To combat fuel prices and potential refueling issues, the City of El Dorado operates two different styles of CNG vehicle with the goal of adding a third by the fall of 2015. Dedicated CNG vehicles operate solely on compressed natural gas. El Dorado has three dedicated CNG vehicles including the first dedicated CNG street sweeper in the state. The other vehicles operating on CNG in the fleet are bi-fuel. Bi-fuel vehicles have two separate tanks giving the operator the ability to run on either CNG or unleaded fuel. Operating bi-fuel vehicles allows the operator to make the best possible fuel choice for the situation.
Simply, having the ability to fuel vehicles does not qualify this project as successful. A station is only as good as the vehicles it serves. The City of El Dorado has two staff members who are able to complete vehicle conversions. Eliminating the additional cost of conversion from the manufacturer and adding the ability to perform routine maintenance in house has significantly reduced the fiscal impact of fleet management on this project. Remember - the cost of purchasing EPA regulated diesel vehicles was one of the major reasons the City began exploring the feasibility of this project. The vehicles are already budgeted to be purchased, and we have developed a way to make the transition more cost effective. Today the City’s Police, Fire, Recreation, and Public Utilities Departments all have CNG vehicles in their fleets.
The City of El Dorado CNG project, while still in its infancy has changed perspectives within the organization and has fostered positive change in the community. Awards and newspaper articles gave some recognition to employees for their hard work, but when a semi-trailer pulled into the Public Works lot a few weeks ago looking for a place to fuel, the influence of accomplishment was truly felt. Unable to access CNG from other stations, the driver had been directed to El Dorado by his dispatcher. The driver left after having a quality service experience: he was able to refuel quickly, pay with a company card, and have a conversation with people who understood his company’s decision to run semi’s on an alternative fuel. That is the kind of reward employees and citizens will continue to talk about.
Although encouraged by City Management, the CNG project was not a mandate from the top. The organic growth that followed was a result of employee ownership and empowerment. The City of El Dorado recognized the strengths and talents of its employees and took the next step by connecting them with opportunities to contribute outside scope normal duties. Because employees have a vested interest in the project and its continued success, there is a deeper desire for achievement. Employees are talking about the project outside of work and driving a continued interest from other parties.
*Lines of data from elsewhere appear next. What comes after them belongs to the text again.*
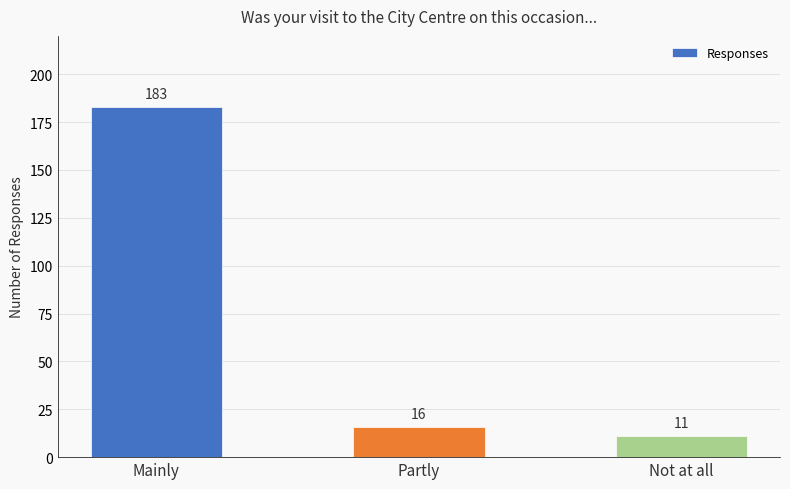

Rank the categories by value from highest to lowest.

Mainly, Partly, Not at all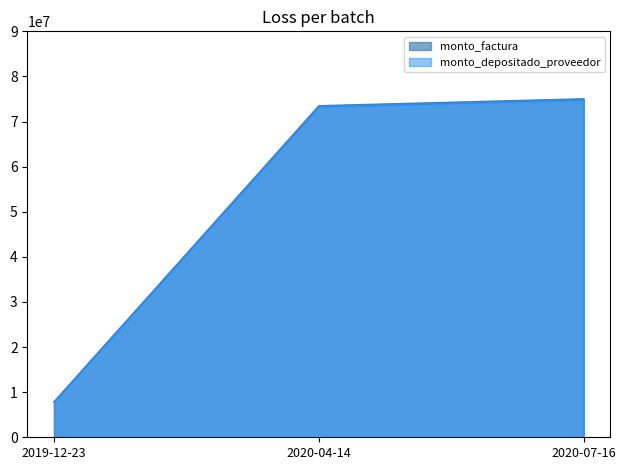

Rank the categories by monto_factura value from lowest to highest.

2019-12-23, 2020-04-14, 2020-07-16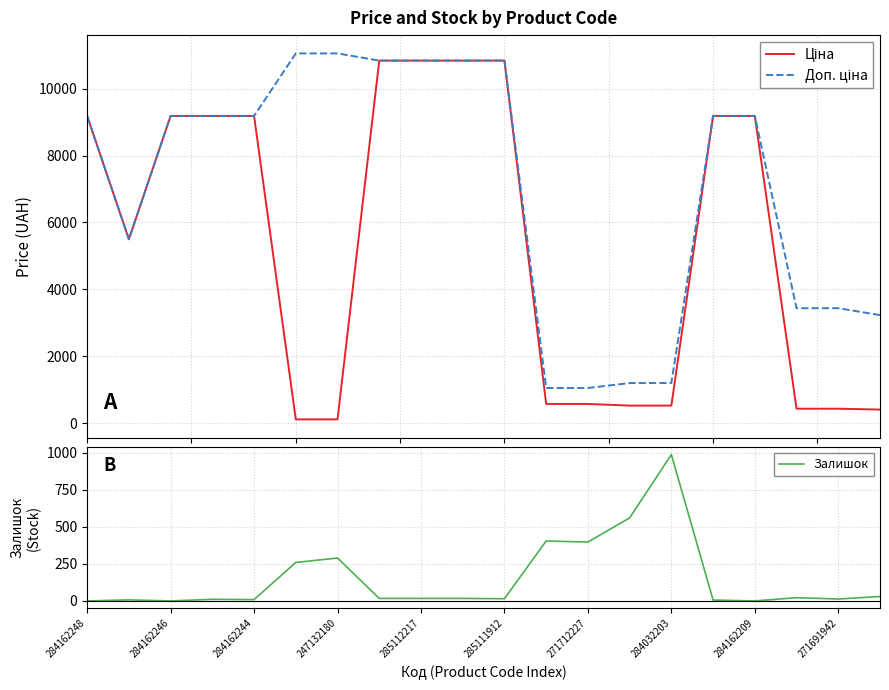

Count the number of data series in this chart.

3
We may not be able to predict the future fiscal impact of CNG on the fuel budget for City of El Dorado, but there are many measurable results. The CNG project has directly impacted on five of our nine departments, embedded a sense of pride in employees, stretched and redefined work capacities, and inspired conversations about sustainability and economic development with other businesses in the community. These results have a real impact on the bottom line, across all line items.